250,000 Videos, CDs Seized in Piracy Raids

Federal police have confiscated more than 250,000 pirated CDs, DVDs and videos worth millions of dollars in raids at three military installations where criminal rings were operating, federal police said Thursday.

"The military-industrial complex has found itself in an extremely difficult financial situation," said federal economic crime police Colonel Sergei Ganzeyev. "To survive and preserve their intellectual potential, military-industrial businesses had to rent out their spaces."

The raids, in Moscow, the Moscow region and Yekaterinburg, were all within the last two weeks and are part of the government's drive to battle piracy since the State Duma last month set up a special commission headed by Prime Minister Mikhail Kasyanov to deal with the problem.

Since then, police have raided 10 sites in Moscow alone, according to economic crime police spokesman Alexander Vorobyov.

The largest raid to date was last week at Moscow's Accurate Instruments Research Institute, where police confiscated 120,000 DVDs from a company called Miriam XXI, Vorobyov said.

In Yekaterinburg, 70,000 videos belonging to a company called Avtomatika were seized, while in the Moscow region police impounded 30,000 DVDs from a firm called Kompozit.

Russia is one of the world leaders in piracy, producing nearly 100 million illegal video recordings and 1.5 million DVDs a year, according the Russian Anti-Piracy Organization.

"There are four factories in Russia licensed to produce DVDs.
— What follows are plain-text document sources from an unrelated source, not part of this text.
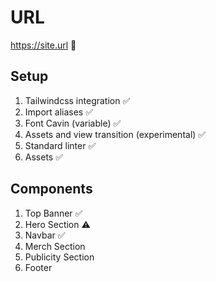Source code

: # URL
https://site.url 🔗

## Setup

1. Tailwindcss integration ✅
2. Import aliases ✅
3. Font Cavin (variable) ✅
4. Assets and view transition (experimental) ✅
5. Standard linter ✅
6. Assets ✅

## Components
1. Top Banner ✅
2. Hero Section ⚠️
3. Navbar ✅
4. Merch Section
5. Publicity Section
6. Footer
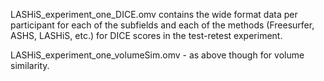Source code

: LASHiS_experiment_one_DICE.omv contains the wide format data per participant for each of the subfields and each of the methods (Freesurfer, ASHS, LASHiS, etc.) for DICE scores in the test-retest experiment.

LASHiS_experiment_one_volumeSim.omv - as above though for volume similarity.
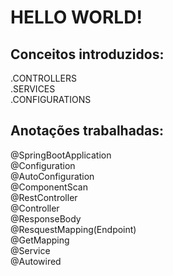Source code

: # HELLO WORLD!

## Conceitos introduzidos: 

.CONTROLLERS<br>
.SERVICES<br>
.CONFIGURATIONS

## Anotações trabalhadas:

@SpringBootApplication<br>
@Configuration<br>
@AutoConfiguration<br>
@ComponentScan<br>
@RestController<br>
@Controller<br>
@ResponseBody<br>
@ResquestMapping(Endpoint)<br>
@GetMapping<br>
@Service<br>
@Autowired
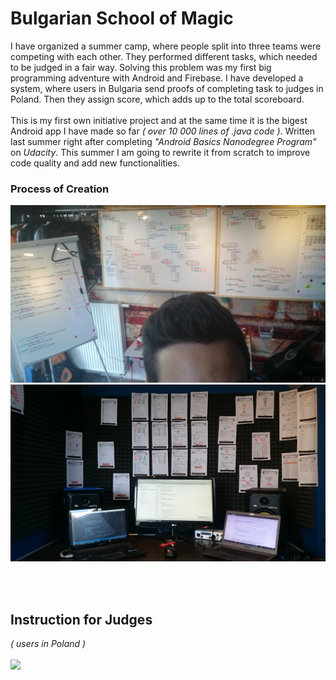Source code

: # Bulgarian School of Magic
I have organized a summer camp, where people split into three teams were
competing with each other. They performed different tasks, which needed to
be judged in a fair way. Solving this problem was my first big programming
adventure with Android and Firebase. I have developed a system, where
users in Bulgaria send proofs of completing task to judges in Poland. Then
they assign score, which adds up to the total scoreboard.
<br><br>
This is my first own initiative project and at the same time it is the bigest Android app I have made so far _( over 10 000 lines of .java code )_. Written last summer right after completing _"Android Basics Nanodegree Program"_ on _Udacity_. This summer I am going to rewrite it from scratch to improve code quality and add new functionalities.


### Process of Creation
![](https://raw.githubusercontent.com/poznas/BSM-App/master/creation_process_1.JPG)
![](https://raw.githubusercontent.com/poznas/BSM-App/master/creation_process_2.JPG)

<br><br>
## Instruction for Judges 
_( users in Poland )_
<br>
<br>
![](https://raw.githubusercontent.com/poznas/BSM-App/master/instruction_for_judges_PL.png)
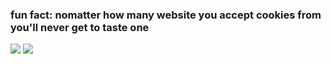 ### fun fact: nomatter how many website you accept cookies from you'll never get to taste one
![](https://github-readme-stats.vercel.app/api?username=MaymoonaAlBoloshi&count_private=true&show_icons=true)
![](https://github-readme-stats.vercel.app/api/top-langs/?username=MaymoonaAlBoloshi&layout=compact)
<!--START_SECTION:waka-->
<!--END_SECTION:waka-->
<!--
**MaymoonaAlBoloshi/MaymoonaAlBoloshi** is a ✨ _special_ ✨ repository because its `README.md` (this file) appears on your GitHub profile.

Here are some ideas to get you started:
- 🔭 I’m currently working on ...
- 🌱 I’m currently learning ...
- 👯 I’m looking to collaborate on ...
- 🤔 I’m looking for help with ...
- 💬 Ask me about ...
- 📫 How to reach me: ...
- 😄 Pronouns: ...
- ⚡ Fun fact: ...
-->
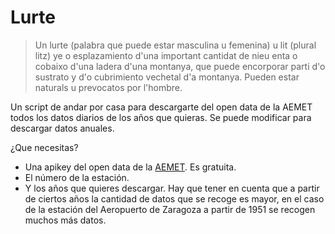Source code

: # Lurte

> Un lurte (palabra que puede estar masculina u femenina) u lit (plural litz) ye o esplazamiento d'una important cantidat de nieu enta o cobaixo d'una ladera d'una montanya, que puede encorporar parti d'o sustrato y d'o cubrimiento vechetal d'a montanya. Pueden estar naturals u prevocatos por l'hombre.

Un script de andar por casa para descargarte del open data de la AEMET todos los datos diarios de los años que quieras. Se puede modificar para descargar datos anuales.

¿Que necesitas?

* Una apikey del open data de la [AEMET](https://opendata.aemet.es/centrodedescargas/inicio). Es gratuita.
* El número de la estación.
* Y los años que quieres descargar. Hay que tener en cuenta que a partir de ciertos años la cantidad de datos que se recoge es mayor, en el caso de la estación del Aeropuerto de Zaragoza a partir de 1951 se recogen muchos más datos.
Each of them has a capacity of 400,000 disks per month, enough to quench demand in the country. As a result, contraband disks from Russia can be found throughout the CIS, Europe, America and Canada. The problem has become international," RAPO director Konstantin Zemchikov said.

Western governments have taken an active role in lobbying the government to stem the tide, and the problem is a major hurdle to Russia's accession to the World Trade Organization.

"As [President Vladimir] Putin has emphasized, the protection of intellectual property rights is a key element in Russia's preparation to join the World Trade Organization," U.S. Ambassador Alexander Vershbow said in a recent comment published in the business daily Vedomosti.

This summer, the U.S. Embassy sent the Press Ministry a letter with a list of companies it suspected of producing pirated materials and several military installations where they were allegedly operating.

The Press Ministry said it was working with police to deal with the problem.

"Piracy causes irreparable damage to Russia's image in the international community," ministry spokesman Pyotr Poroykov said.